If you're shopping around for a 5G phone, bear in mind you'll need a 5G-enabled data connection as part of your bundle, which can be more expensive, especially if you end up using more data.
Our mobile networks coverage map includes 5G coverage across the UK, so you can check to see how things stand in your area.
5G is capable of reaching maximum theoretical speeds of 10Gbp/s, which would download an HD (750MB) movie in less than a second and a 4K Movie (100GB) in less than 90 seconds.
When you compare these speeds with 4G is when you get a sense of just how fast 5G is.
4G, which has a maximum speed of 100Mbps would download an HD movie in one minute and take more than two hours to download a 4K movie – making 5G possibly 100x times faster than 4G.
However, It should be noted these speeds are based on theory and optimum conditions. The latest analysis of 4G speeds by Opensignal shows that the highest average 4G speeds would download an HD Movie in a little more than three minutes, quite a lot slower than the maximum would suggest.

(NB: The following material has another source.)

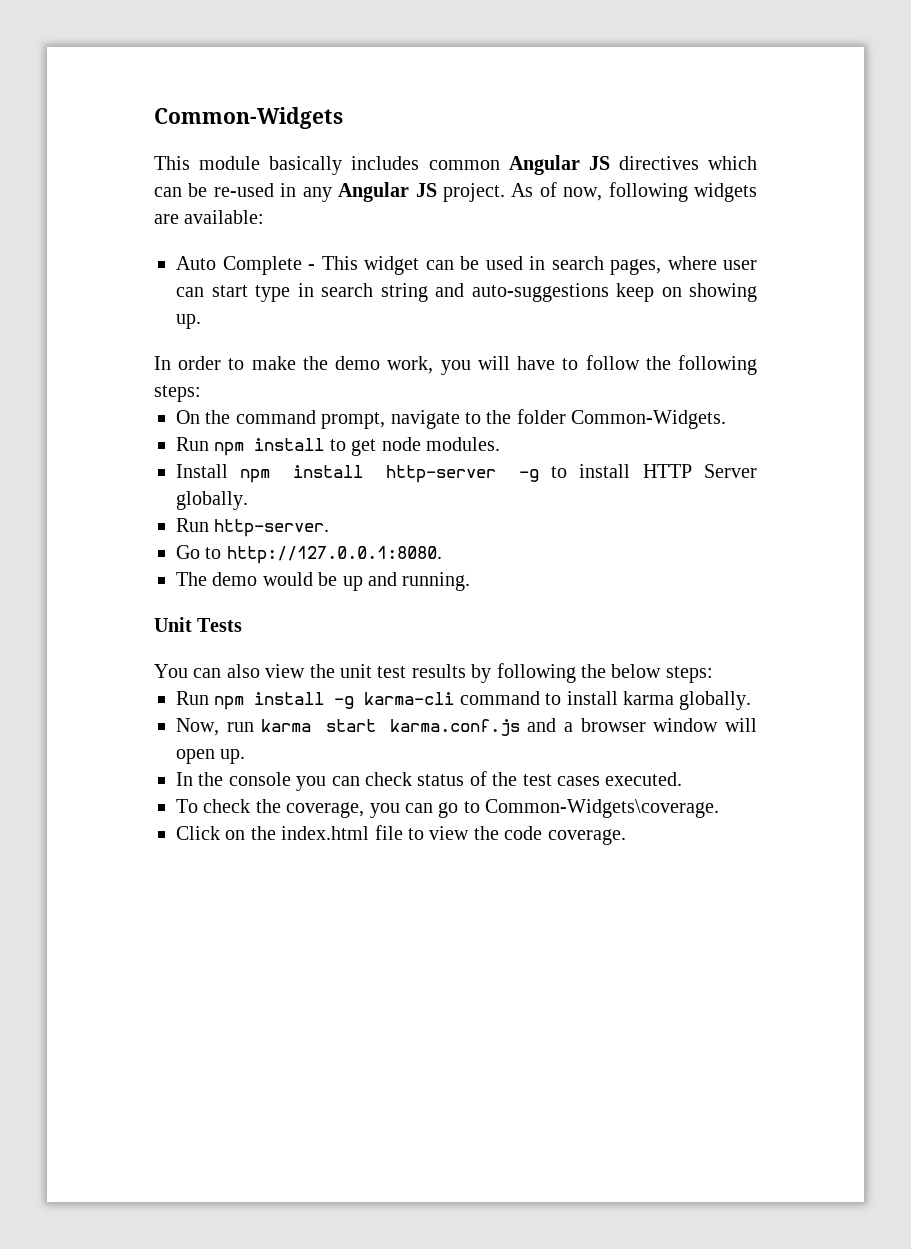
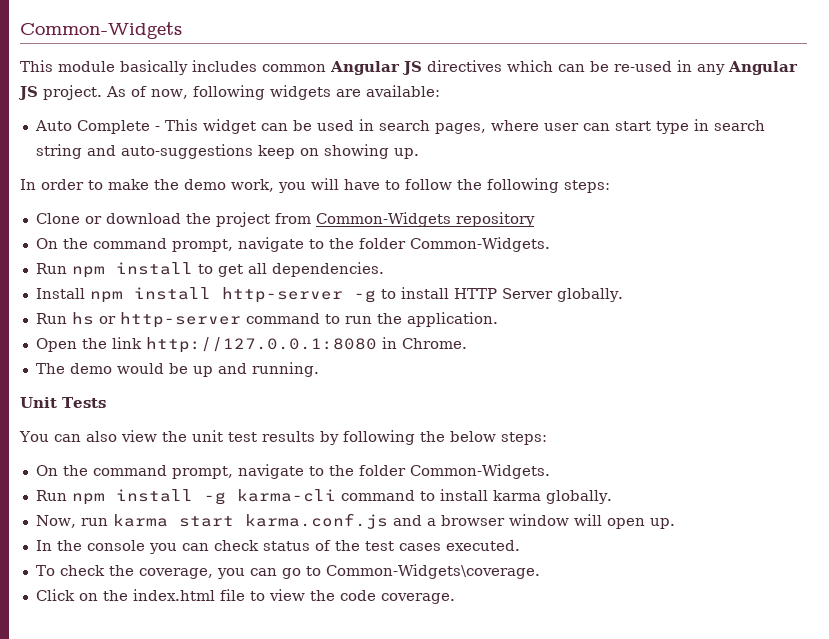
(201, 393) none -> [35,212,535,227] // Clone or download the project from Common-Widgets repository
[381,437,500,451] node modules. -> [247,262,384,277] all dependencies.
[214,519,330,537] [176,545,442,564] http-server. // Go to http://127.0.0.1:8080. -> [71,312,498,328] [35,337,467,353] hs or http-server command to run the application. // Open the link http://127.0.0.1:8080 in Chrome.
(713, 674) none -> [35,464,550,479] // On the command prompt, navigate to the folder Common-Widgets.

5G speeds should also be slowed down by real-world constraints, similar to how 4G is, and real-world speeds are likely to be much lower than the maximums.
Consumers should, however, see vastly better speeds than they are currently used to with 4G.
Although, it is hard to fully understand how reliable 5G signals will be, it is understood that 5G will have much greater capacity, and be able to handle a lot more people accessing the internet, which would mean that dropped calls and internet connections should become much rarer.
Getting a bit more technical, 5G wavelengths will have higher radio frequencies, also known as bands, which will be able to carry the digitised data much faster. However, while higher frequencies will mean much faster coverage, the signal cannot travel as far and it is likely that a lot more ‘mini-antennae’ will be needed to provide the coverage required for mobile consumers.
With 5G seemingly capable of far higher speeds than fixed home broadband and much lower latency (which measures the amount of time it takes for a data request like clicking a link to be registered on the network), frustrated homes with subpar broadband speeds can perhaps see 5G as the answer to all their bad connectivity issues.
Any potential for 5G to replace home broadband will depend on excellent coverage and signal and the ability to get the signal, probably through wires, into peoples’ homes.
What other applications does 5G have?
5G has many other potential uses other than in telecoms:
- Driverless cars – 5G’s increased speed and lower latency will mean driverless cars can communicate with each other much quicker and avoid potentially fatal collisions.
- Internet of Things – with such high capacity, 5G could allow various appliances and machines to talk and interact, allowing for futuristic ‘smart cities’ where vehicles, traffic infrastructure, home appliance can all talk to each other in real time.
- Virtual Reality (VR) and Augmented Reality (AR) experiences – 5G could also allow for much more immersive VR and AR experiences, offering the potential for products which are currently quite hard to imagine, such as contact lenses that respond to what you are looking at (for example, telling you the weather when you look at the sky).
There have been political rumblings around Huawei’s involvement in creating a 5G infrastructure in the UK due to accusations that the Chinese government uses Huawei as a tool to spy on rival nations.
Huawei has said it is independent, and gives nothing to the Chinese government, apart from relevant taxes.
Several countries have raised security concerns about its products, and Germany has considered blocking it from its next generation mobile network.
The head of the UK's National Cyber Security Centre (NCSC) has, however, mentioned that GCHQ would be able to securely manage any risk and discussions continue over what exactly Huawei’s role will be in the UK when it comes to 5G.
Despite also there being suggestions that 5G carries physical risks, there has yet to be any serious evidence that 5G is indeed dangerous, despite what your favourite conspiracy blog might say.